[flang-commits] [flang] 6fac3f7 - [flang] Stricter "implicit continuation" in preprocessing

Peter Klausler via flang-commits flang-commits at lists.llvm.org
Mon Jul 31 14:23:27 PDT 2023


Author: Peter Klausler
Date: 2023-07-31T14:22:43-07:00
New Revision: 6fac3f7b2e9415d181b8d21af57f4e6a312385a5

URL: https://github.com/llvm/llvm-project/commit/6fac3f7b2e9415d181b8d21af57f4e6a312385a5
DIFF: https://github.com/llvm/llvm-project/commit/6fac3f7b2e9415d181b8d21af57f4e6a312385a5.diff

LOG: [flang] Stricter "implicit continuation" in preprocessing

The prescanner performs implicit line continuation when it looks
like the parenthesized arguments of a call to a function-like macro
may span multiple lines.  In an attempt to work more like a
Fortran-oblivious C preprocessor, the prescanner will act as if
the following lines had been continuations so that the function-like
macro could be invoked.

This still seems like a good idea, but a recent bug report on
LLVM's GitHub issue tracker shows one way in which it could trigger
inadvertently and mess up a program.  So this patch makes the
conditions for implicit line continuation much more strict.

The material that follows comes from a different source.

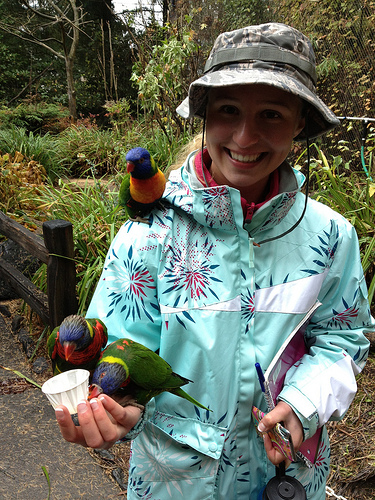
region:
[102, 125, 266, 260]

First, the leading parenthesis has to have been preceded by an
identifier that's known to be a macro name.  (It doesn't have to
be a function-like macro, since it's possible for a keyword-like
macro to expand to the name of a function-like macro.)  Second,
no macro definition can ever have had unbalanced parentheses in
its replacement text.

Also cleans up some parenthesis recognition code to fix some
issues found in testing, so that a token with leading or trailing
spaces can still be recognized as a parenthesis or comma.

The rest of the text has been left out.